SOURCE DATA:
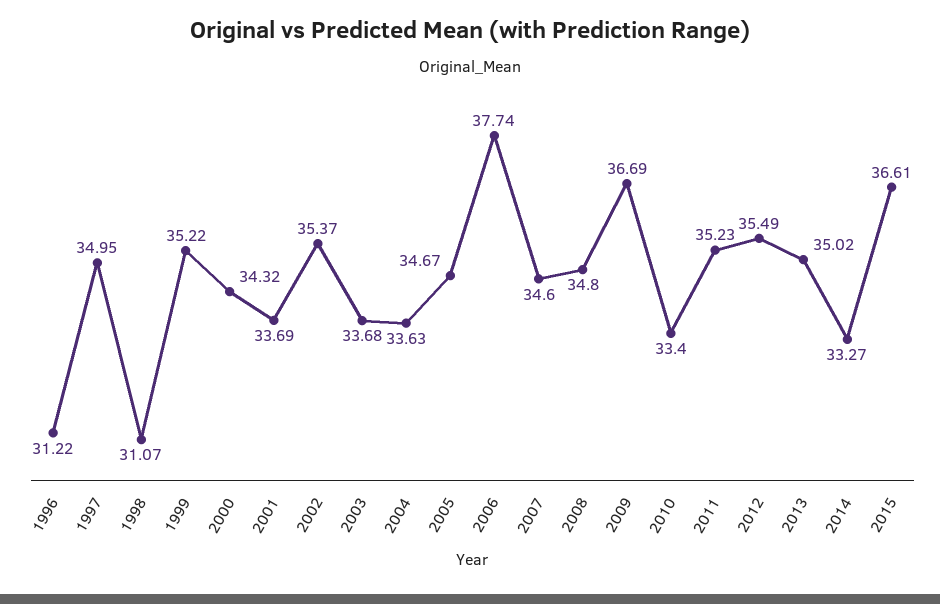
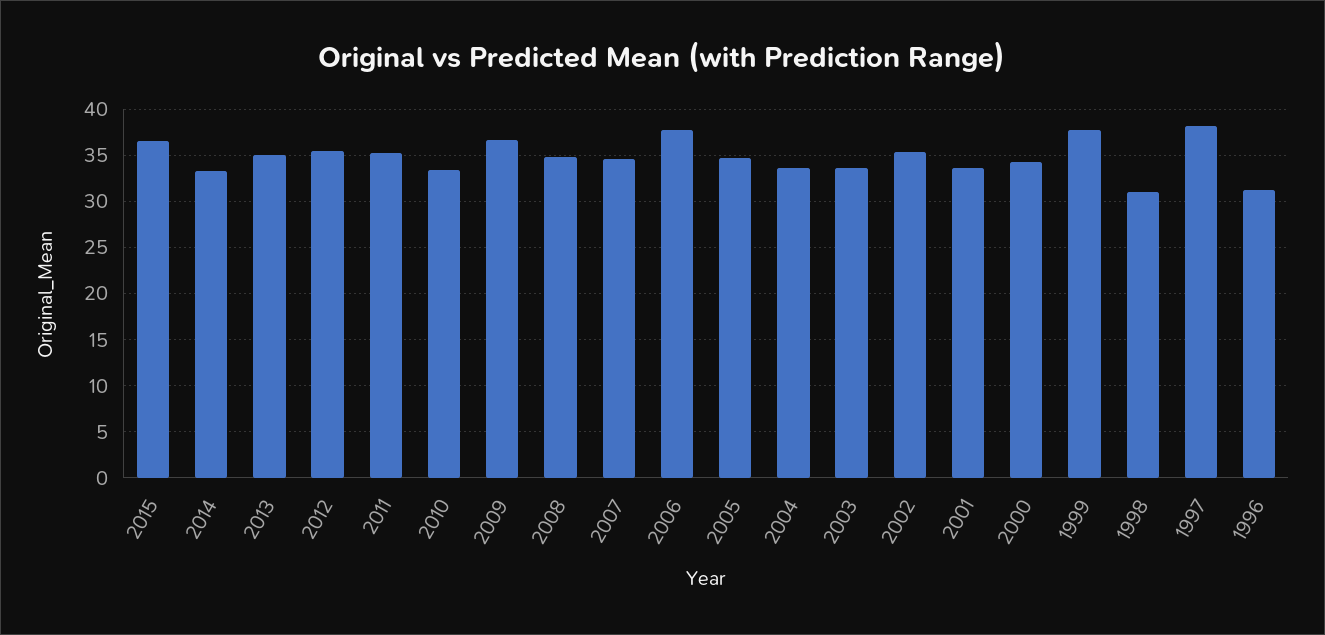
1997: 34.95 -> 38
1999: 35.22 -> 38

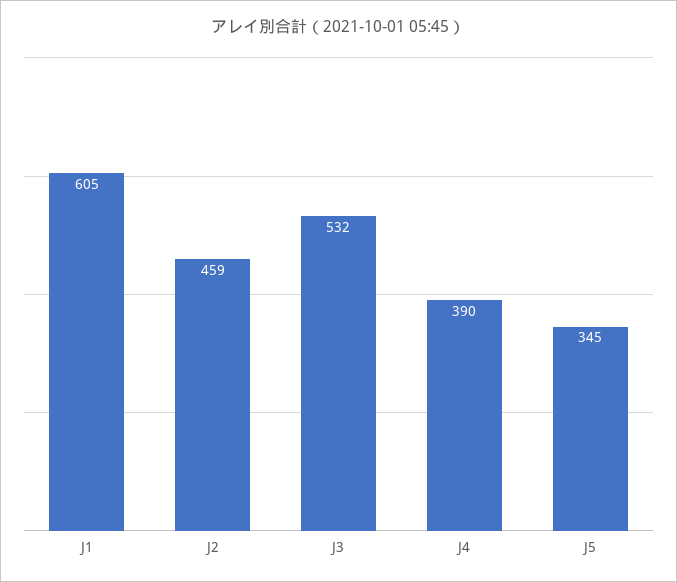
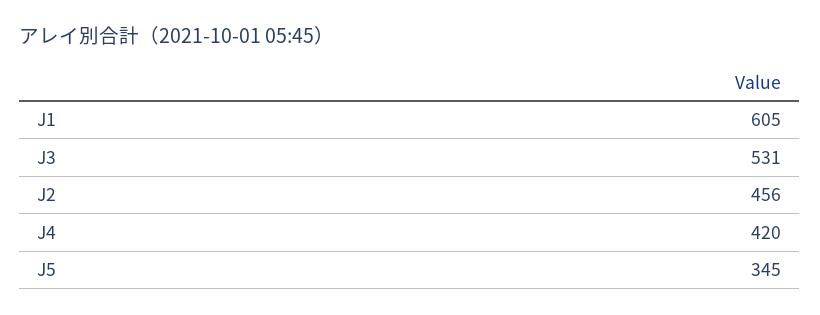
J2: 459 -> 456
J3: 532 -> 531
J4: 390 -> 420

TASK GOAL: Every line of the listing is to be repeated exactly, and the pictures are to be dropped.

COMPLETED TASK:
1997: 34.95 -> 38
1999: 35.22 -> 38

J2: 459 -> 456
J3: 532 -> 531
J4: 390 -> 420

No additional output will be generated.